PASSAGE TO READ:
▼▼▼

Hello,

This has been a fascinating discussion so far.

If a document so filled with AI-generated synthesis were successfully
adopted by a working group, it would still need to proceed through the
normal means of accepting feedback from participants and elicit rough
consensus, right? The document would have to survive WGLC, successive AD
evaluation, and onward to IETF Last Call, before finally facing IESG
evaluation. Because of that process, the finished work would surely be so
significantly impacted by successive community input that it would almost
certainly be utterly transformed into something demonstrably and creatively
shaped by human minds. Would this not render the question of AI origin a
non-issue by the time of RFC publication?

At least, it certainly seems to me that it would be a truly bizarre
situation if a significant portion of an otherwise publishable draft
survived all the way through where enough noticeable AI-generated text
would remain to actually represent a significant copyright issue.

▲▲▲

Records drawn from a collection
▼▼▼

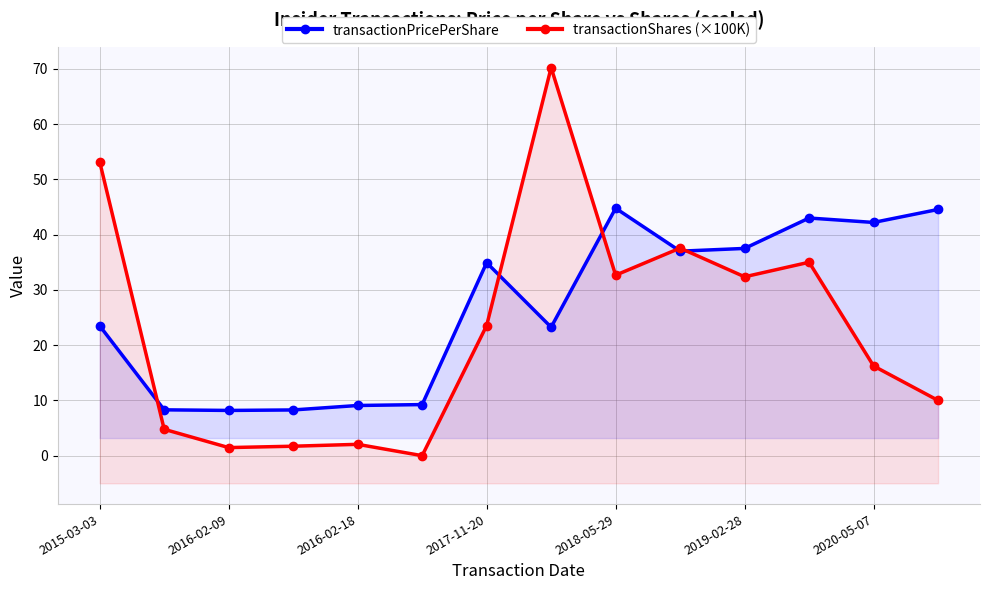

What is the greatest value displayed?

70.2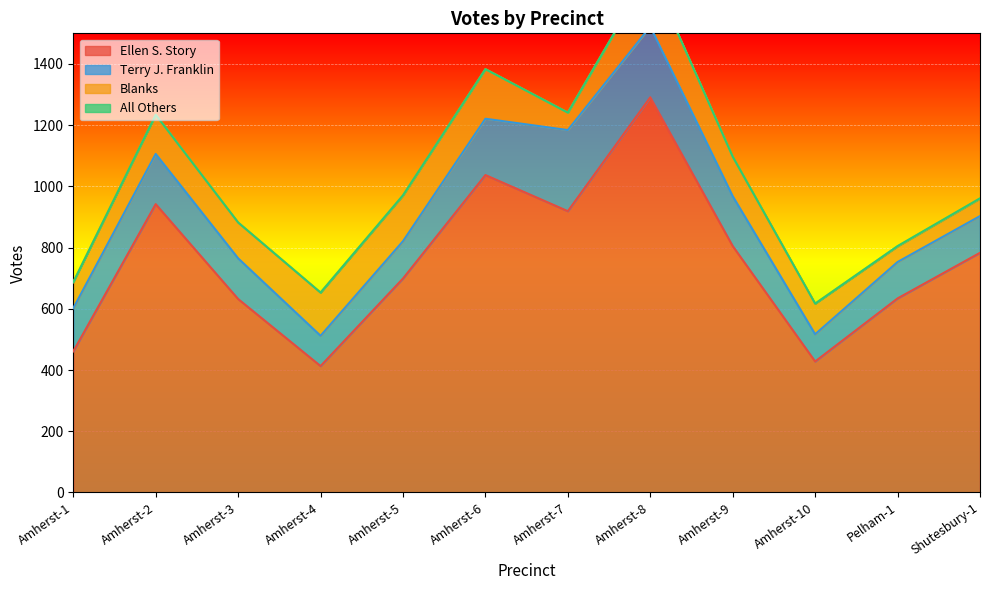

Between Amherst-1 and Shutesbury-1, which series saw the biggest shift?

Ellen S. Story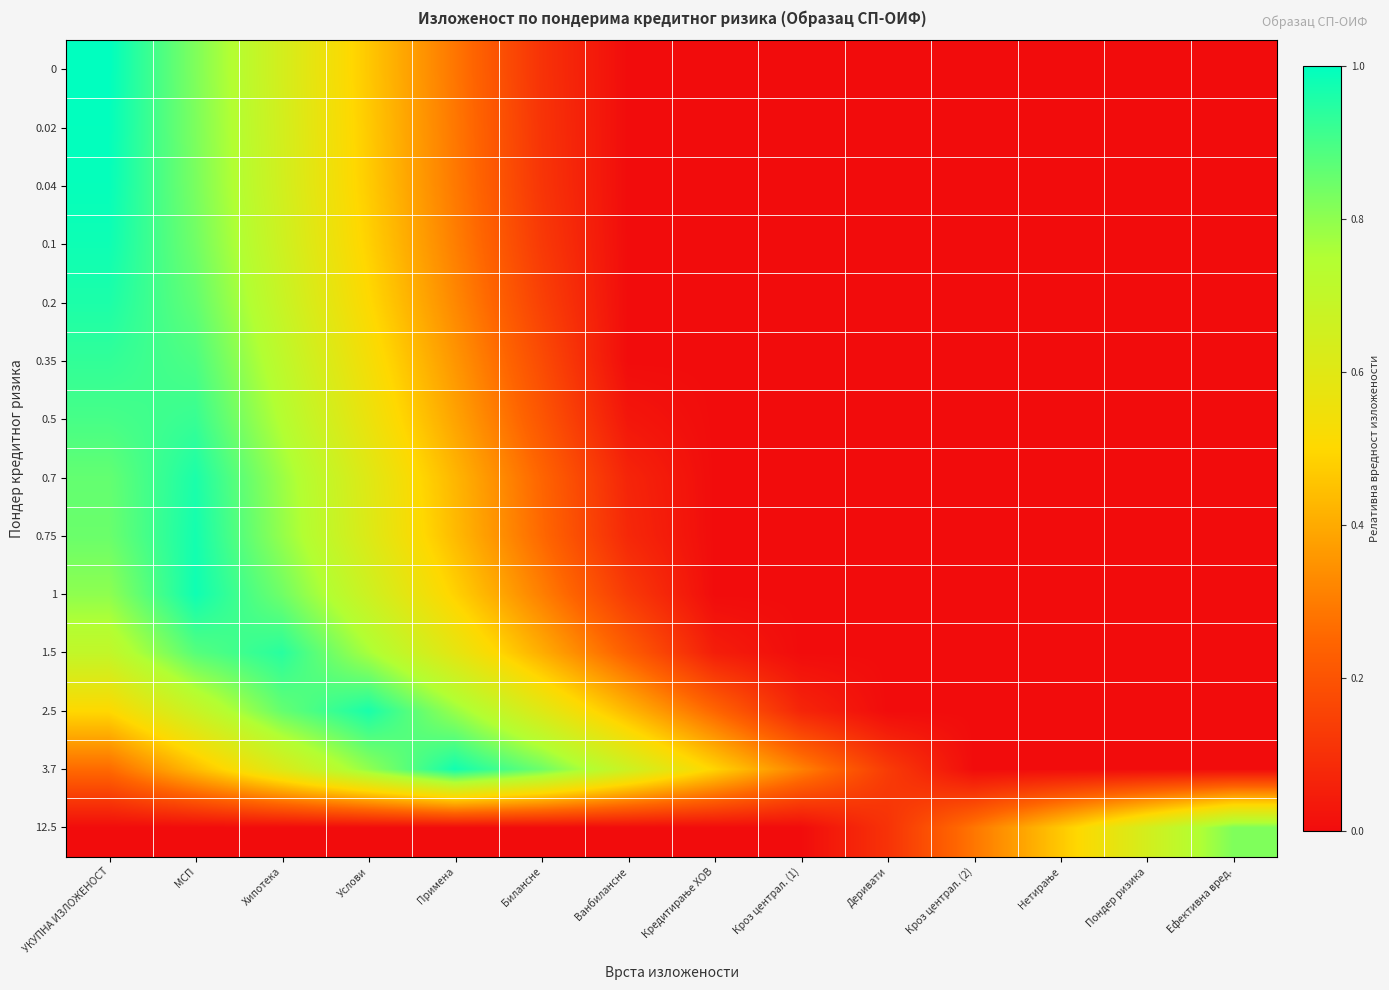

List the series in order of their peak value, lowest first.

12.5, 0.5, 0.35, 1.5, 0.2, 0.7, 2.5, 0.75, 3.7, 1, 0.1, 0.04, 0.02, 0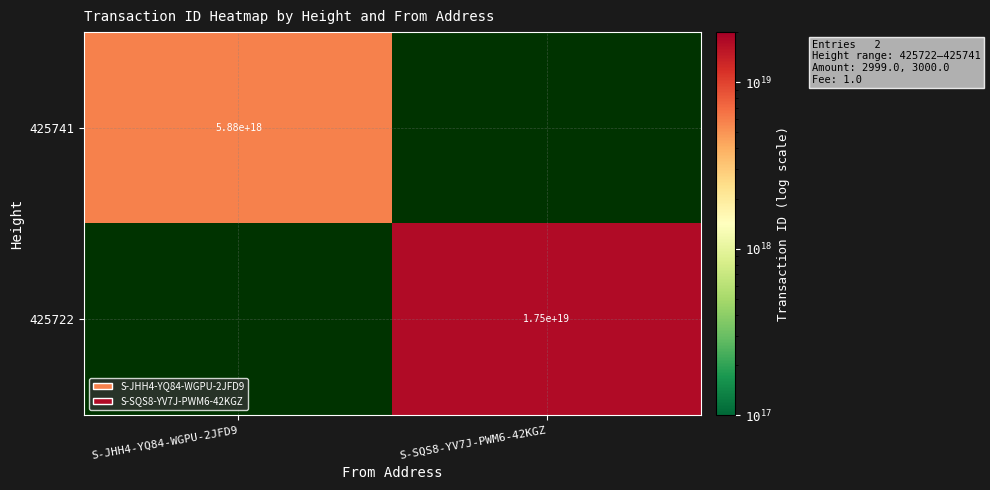

The value of 425741 at S-JHH4-YQ84-WGPU-2JFD9 is 5880000000000000000. True or false?

True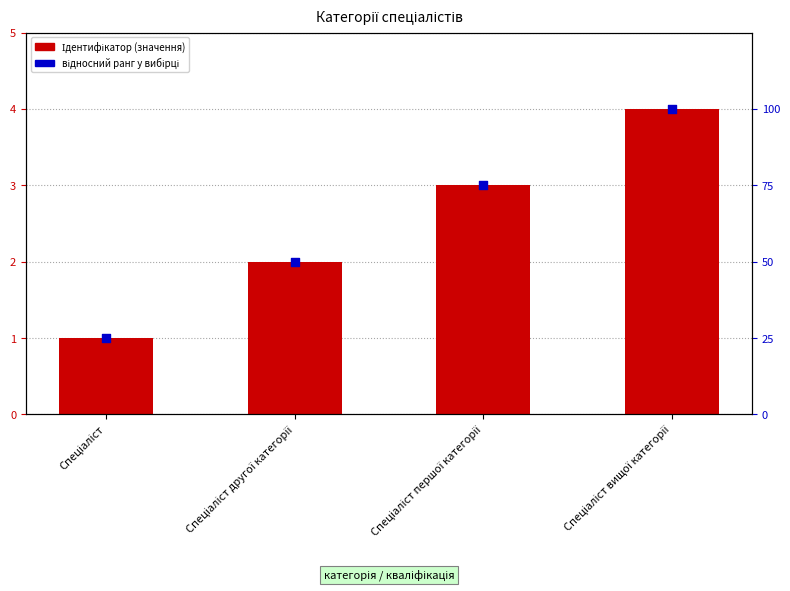

At which category is the sum across all series the highest?

Спеціаліст вищої категорії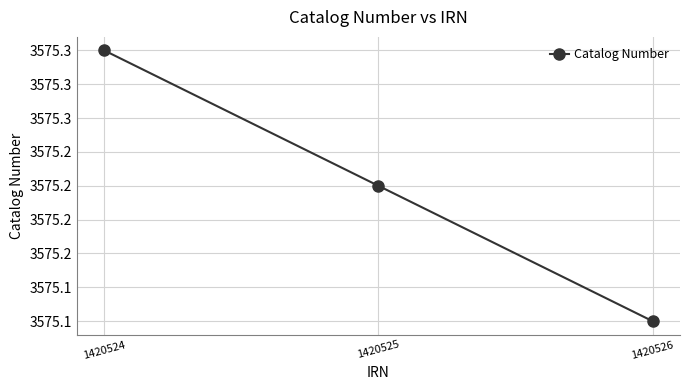

Which category has the highest value across all series?

1420524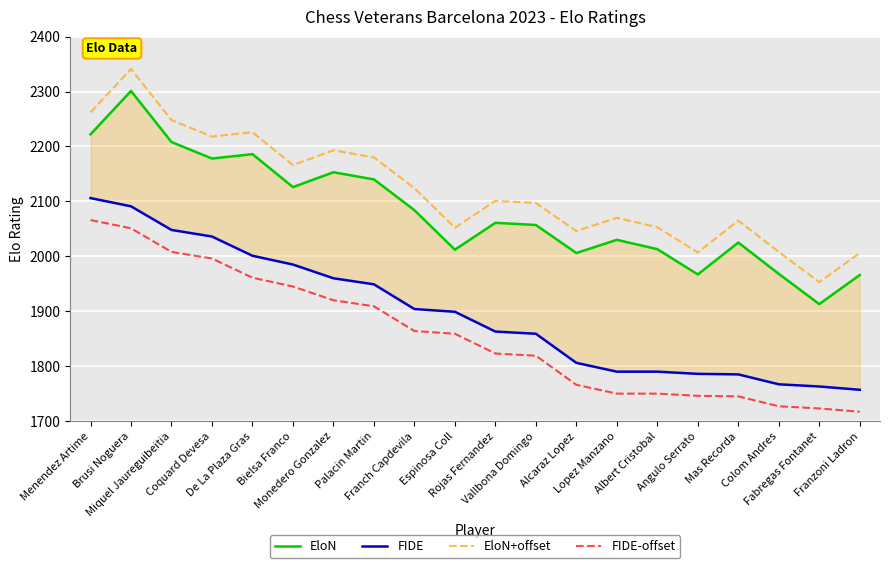

True or false: EloN and FIDE cross at least once.

False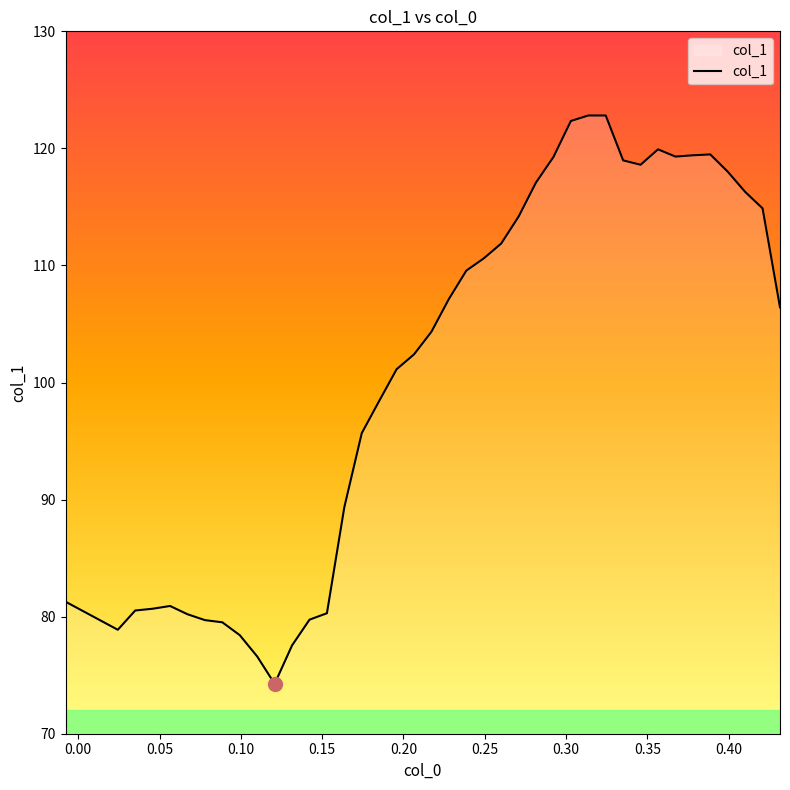

What is the greatest value displayed?

122.8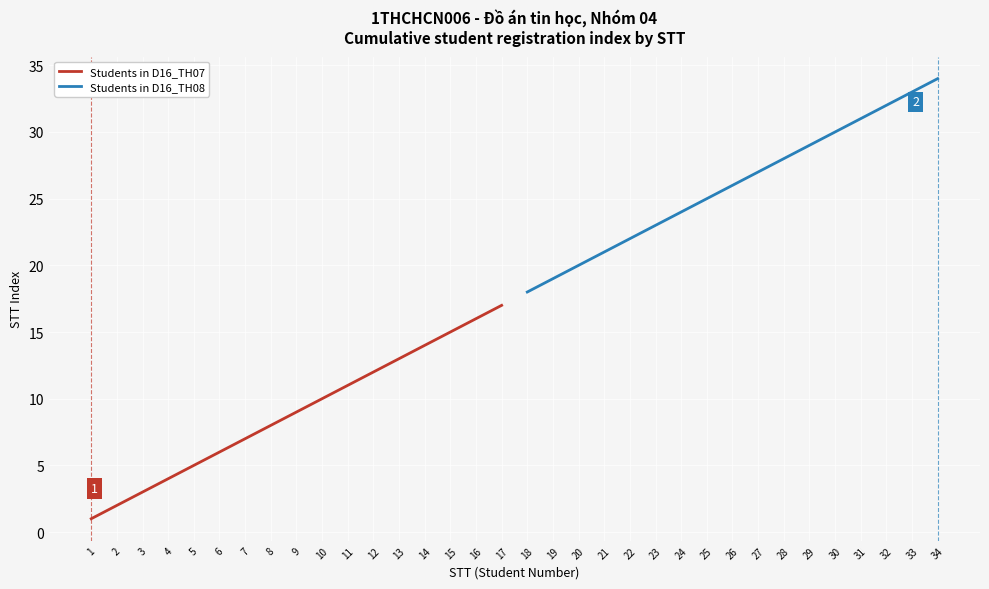

Is it true that Students in D16_TH07 equals 5 at 13?

False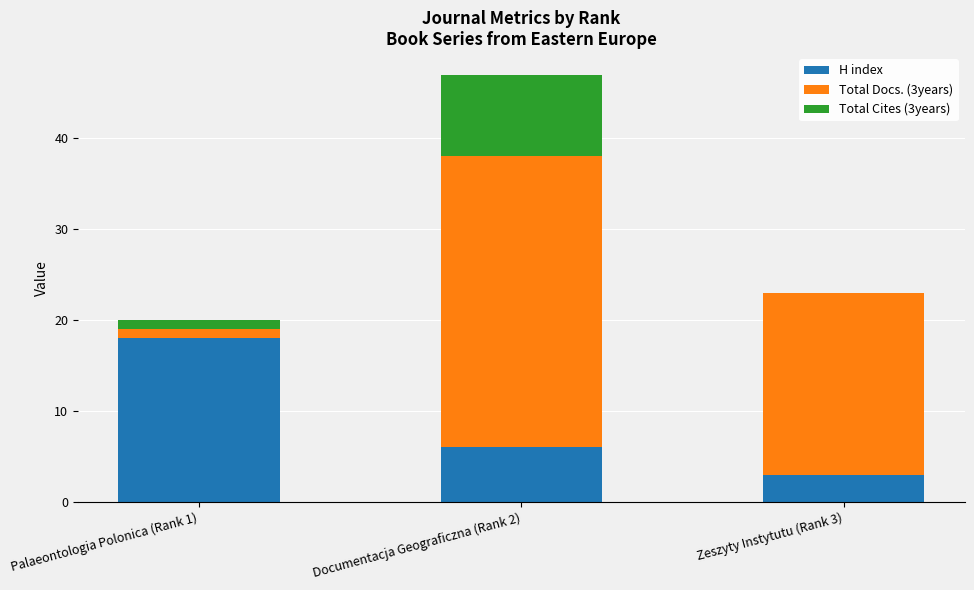

What is the total value across all series at Palaeontologia Polonica (Rank 1)?

20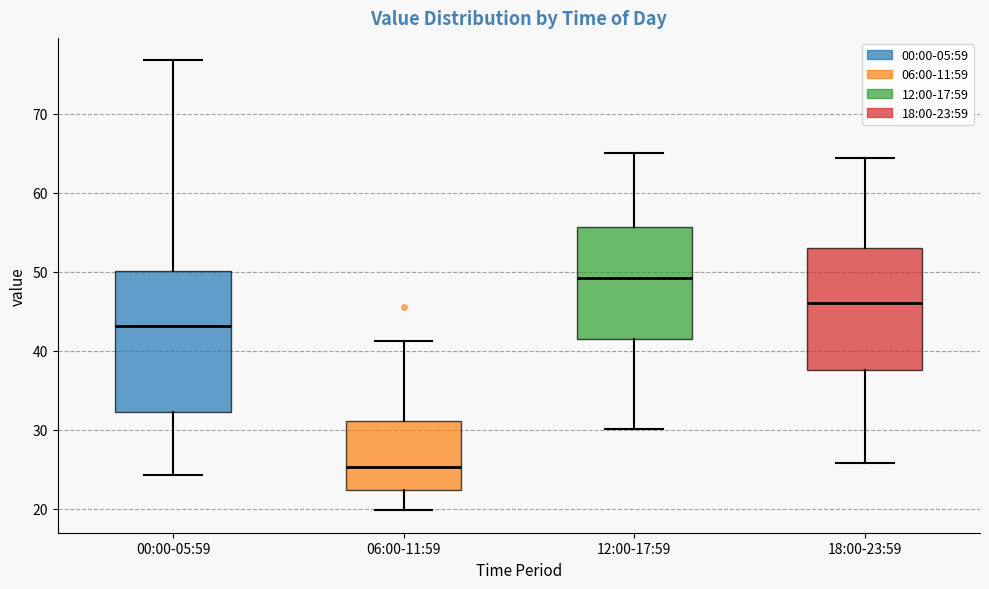

Comparing the boxes themselves (not the whiskers), which one is the tallest?

00:00-05:59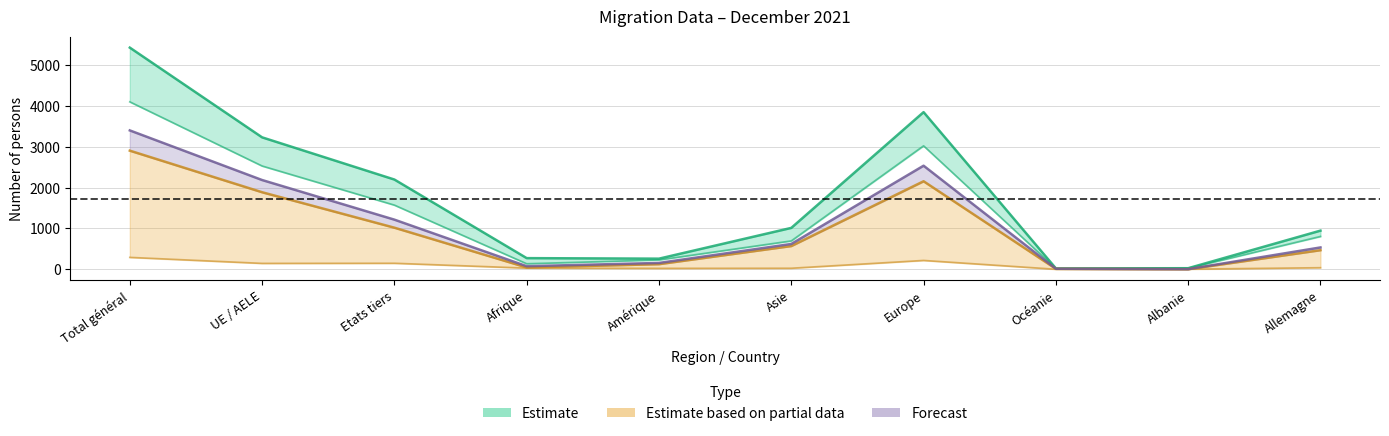

Reading right to left, what are all the values shown in this chart?

Estimate: Allemagne=947	Albanie=26	Océanie=21	Europe=3851	Asie=1014	Amérique=260	Afrique=273	Etats tiers=2199	UE / AELE=3233	Total général=5432
Estimate based on partial data: Allemagne=468	Albanie=1	Océanie=11	Europe=2157	Asie=569	Amérique=125	Afrique=44	Etats tiers=1019	UE / AELE=1888	Total général=2907
Forecast: Allemagne=535	Albanie=3	Océanie=12	Europe=2538	Asie=620	Amérique=155	Afrique=75	Etats tiers=1216	UE / AELE=2187	Total général=3403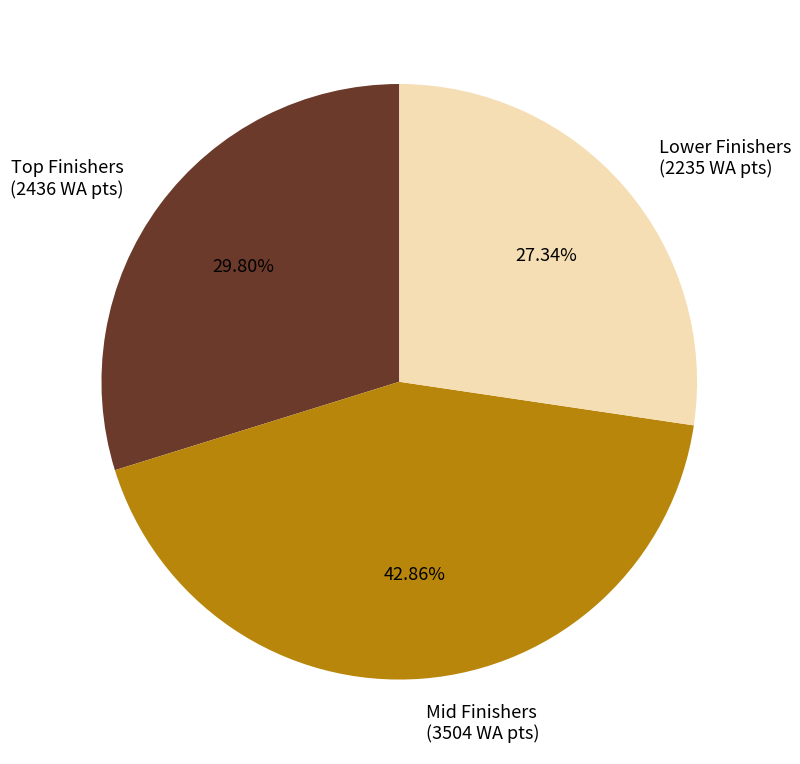

Approximately how many times larger is the value at Mid Finishers (3504 WA pts) compared to Lower Finishers (2235 WA pts)?

1.6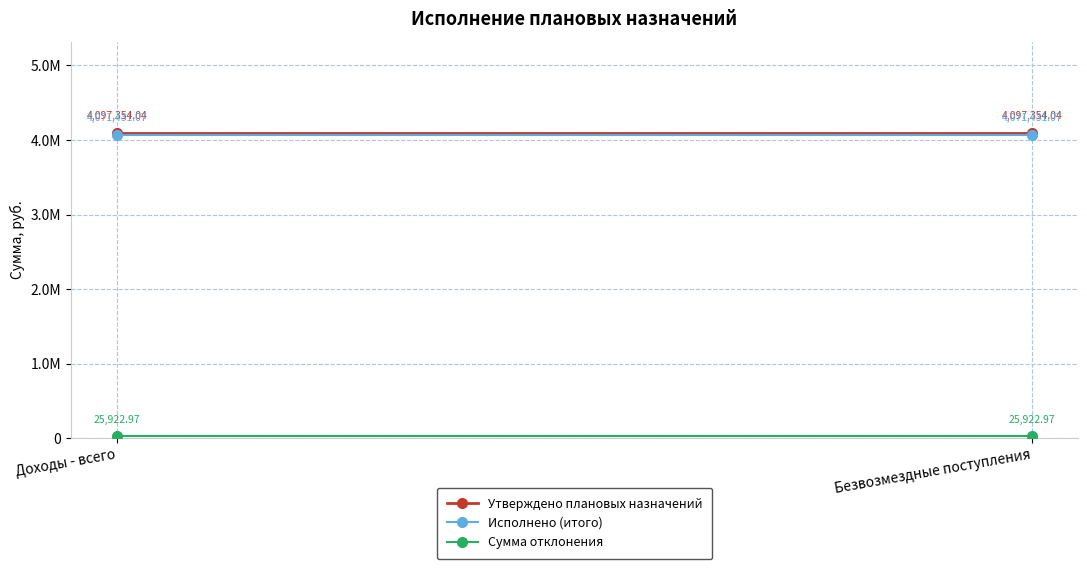

The value of Исполнено (итого) at Доходы - всего is 5634640.4. True or false?

False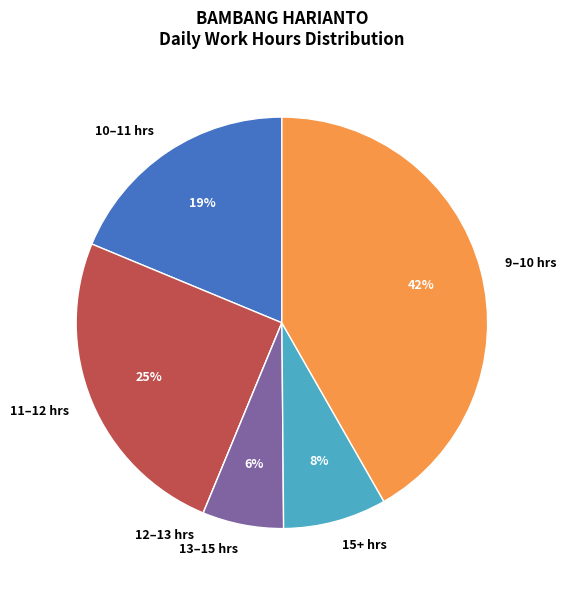

To the nearest percent, what is the difference between the largest and smallest slice percentages?

42%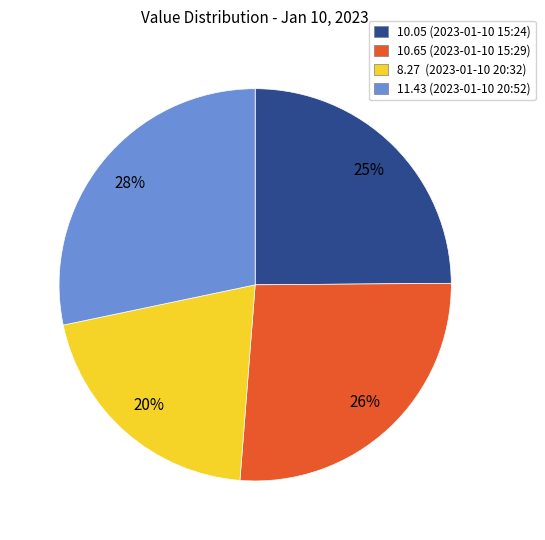

Is there any slice that represents more than half of the pie?

No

▲▲▲

PROBLEM DESCRIPTION: Pick up the message on AI-generated text in IETF drafts after its last sentence and keep writing it. The listing has no role in this work.

YOUR RESPONSE:
Kind regards,

Nathanael


On Thu, Jun 4, 2026 at 4:48 PM Jay Daley <[email protected]> wrote:

>
>
> > On 5 Jun 2026, at 10:40, Brian E Carpenter <[email protected]>
> wrote:
> >
> > On 05-Jun-26 10:26, Jay Daley wrote:
> >>> On 5 Jun 2026, at 08:59, John R Levine <[email protected]> wrote:
> >>>
> >>> On Fri, 5 Jun 2026, Brian E Carpenter wrote:
> >>>> As I already said, I don't think we should drag the RSWG/RSAB into
> copyright
> >>>> issues. We have the IETF Trust/IPMC LLC to deal with that (and impose
> a
> >>>> disclosure requirement as part of their Legal Provisions if they
> decide it's
> >>>> legally necessary).
> >>>
> >>> Agreed, and it isn't.
> >>>
> >>>> For me the issue is an ethical one. It feels wrong not to disclose if
> >>>> an AI wrote my homework. I think we need to put that point to the
> community.
> >>>> If the community doesn't want such a rule, fine, but IMHO it needs to
> be a
> >>>> wider community than the RSWG that reaches that conclusion..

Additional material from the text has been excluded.